Es más, las dos balas de revólver que le habían alcanzado el estómago eran de calibre diferente al de la nuca.

La única arma encontrada en el chalet era una pistola Parabellum propiedad del muerto ¡y no había sido disparada!

Dos revólveres de distinto calibre sugerían dos personas. Los técnicos del laboratorio criminal pudieron afirmar que el registro había sido efectuado por dos hombres. Uno tenía guantes de algodón, el otro los tenía de piel. Habían forzado una claraboya del techo para entrar.

¿Quiénes eran?

Evidentemente, no unos ladrones vulgares, porque no habían robado nada al parecer.

Entonces, ¿quién era Arbil?

Un tercer miembro del equipo daba la respuesta a esta pregunta. Utilizaba la frase larga y tenía un estilo suavemente sardónico. Parecía mayor que los otros dos.

El nombre completo del muerto era Ahmed Fathir Arbil y era iraquí. Era refugiado político.

Tres años antes, el entonces coronel Arbil había asistido como delegado del Irak a la conferencia internacional de jefes de policía celebrada en Ginebra.
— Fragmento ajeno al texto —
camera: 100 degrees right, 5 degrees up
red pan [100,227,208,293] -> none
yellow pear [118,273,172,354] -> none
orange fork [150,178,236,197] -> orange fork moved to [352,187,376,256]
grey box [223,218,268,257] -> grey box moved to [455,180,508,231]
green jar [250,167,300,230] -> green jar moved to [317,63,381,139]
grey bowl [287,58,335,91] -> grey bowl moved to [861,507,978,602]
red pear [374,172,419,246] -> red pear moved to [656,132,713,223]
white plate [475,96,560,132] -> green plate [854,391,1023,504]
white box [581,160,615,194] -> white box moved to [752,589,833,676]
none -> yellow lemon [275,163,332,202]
La conferencia se hallaba en pleno desarrollo cuando el gobierno de Bagdad del brigadier Abdul Karem Kassin se vio amenazado por una rebelión militar en la zona de Mosul. La rebelión fue sofocada tras encarnizada lucha, y seguida por las ejecuciones de los líderes instigadores. En vez de regresar a su patria al término de la conferencia, el coronel Arbil pidió asilo político a las autoridades suizas, alegando que si regresaba al Irak en aquel momento sería fusilado inmediatamente.
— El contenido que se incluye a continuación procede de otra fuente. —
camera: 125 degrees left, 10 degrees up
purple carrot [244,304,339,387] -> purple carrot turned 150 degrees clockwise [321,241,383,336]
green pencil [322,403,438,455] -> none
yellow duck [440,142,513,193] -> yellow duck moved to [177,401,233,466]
Según él, la razón de aquella súbita caída en desgracia eran sus simpatías, públicamente conocidas, hacia el movimiento nacionalista kurdo instigador de la rebelión del Mosul. En apoyo de su solicitud, enseñó una orden en la que se le pedía que regresara inmediatamente a Bagdad; dicha orden le había sido transmitida por la Legación iraquí en Berna. Aunque el tono de la misma era formal, ni su rango militar ni su título de Director de los Servicios de Seguridad figuraban en la misma. Se aceptó la significación de dichas omisiones y se le concedió el asilo que pedía, con la condición de que se abstuviera de toda actividad política mientras estaba en Suiza.
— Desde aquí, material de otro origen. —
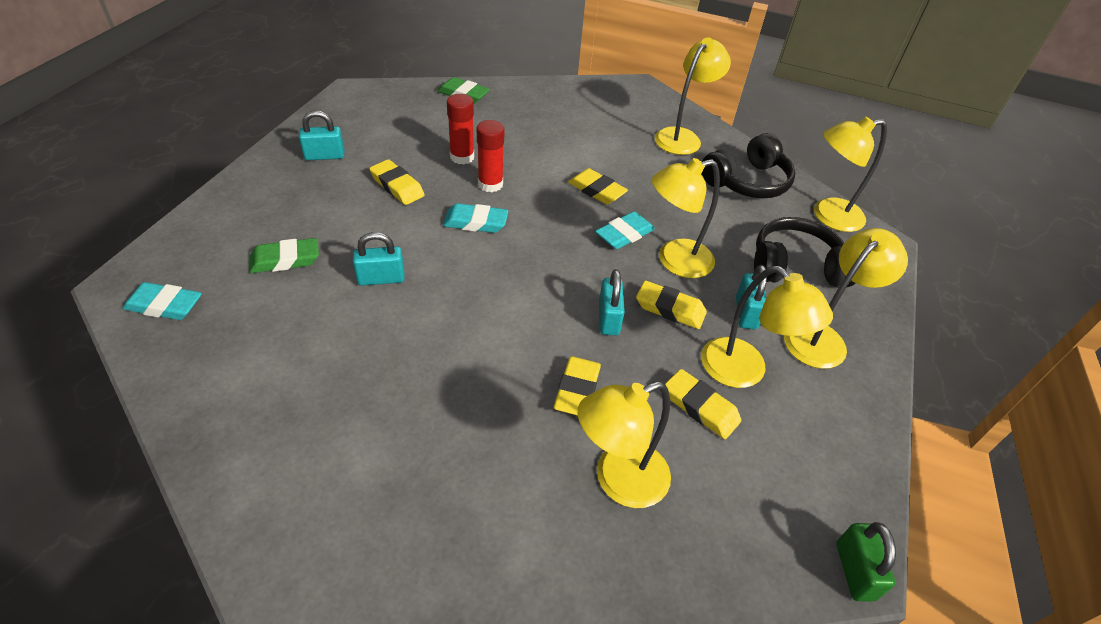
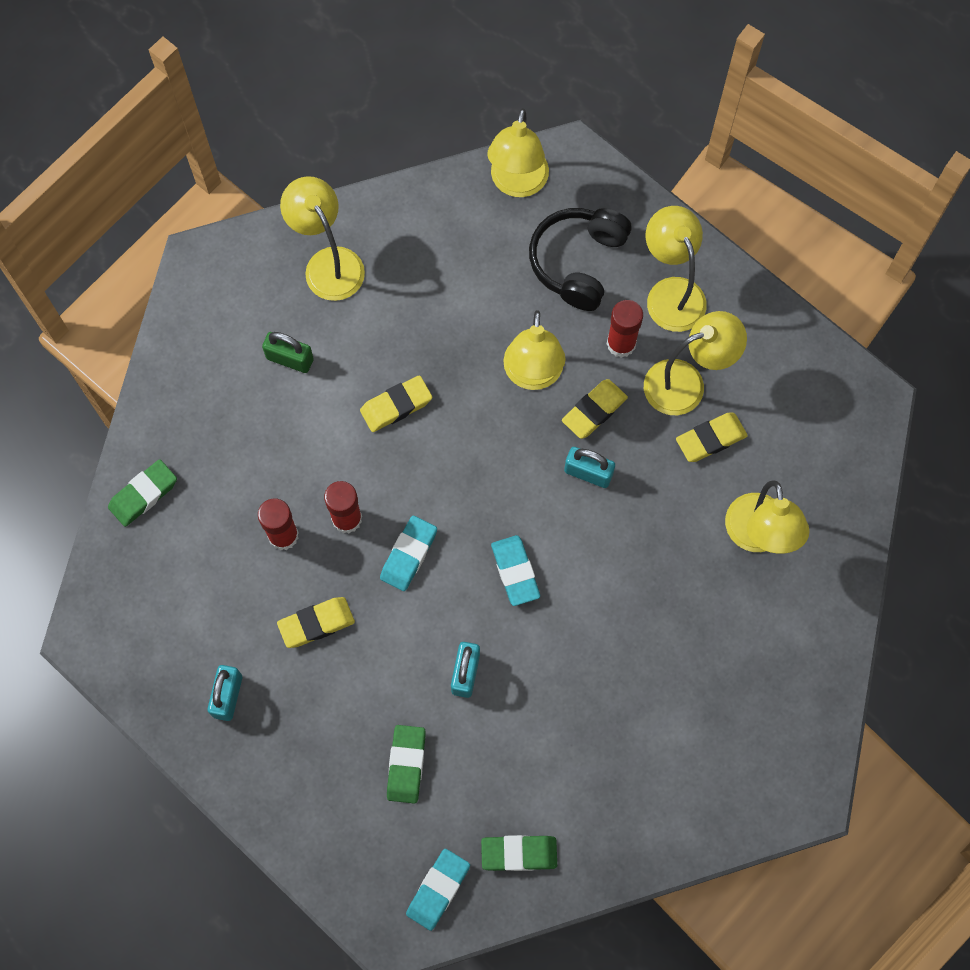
camera: 65 degrees left, 25 degrees up
yellow eraser [554,356,601,416] -> none
turquoise eraser [595,212,655,249] -> turquoise eraser moved to [491,535,540,606]
black headphones [702,133,795,199] -> none
turquoise padlock [736,265,767,329] -> red glue stick [607,300,643,358]
green padlock [837,522,896,602] -> green padlock moved to [262,332,314,373]
none -> green eraser [481,835,557,871]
Hasta un año antes de su muerte, su residencia en Suiza había pasado relativamente inadvertida. Al contrario de muchos otros refugiados políticos, Arbil nunca había tenido escasez de dinero. Cuando adquirió Villa Consolazione y los propietarios le pidieron referencias bancarias, no tuvo ninguna dificultad en demostrar su solidez financiera. Se suponía que sus ingresos procedían de algún negocio que su familia poseía en el Irak. Nunca había desempeñado ningún tipo de empleo, pagado o no pagado, ni había mantenido ninguna actividad política. Había declarado que estaba trabajando en una historia de los kurdos; pero nadie se lo había tomado demasiado en serio. La mayoría de los refugiados políticos piensan escribir libros, o eso es lo que dicen, por lo menos. En el caso de Arbil, pronto empezó a resultar evidente que su vida social le ocupaba la mayoría del tiempo.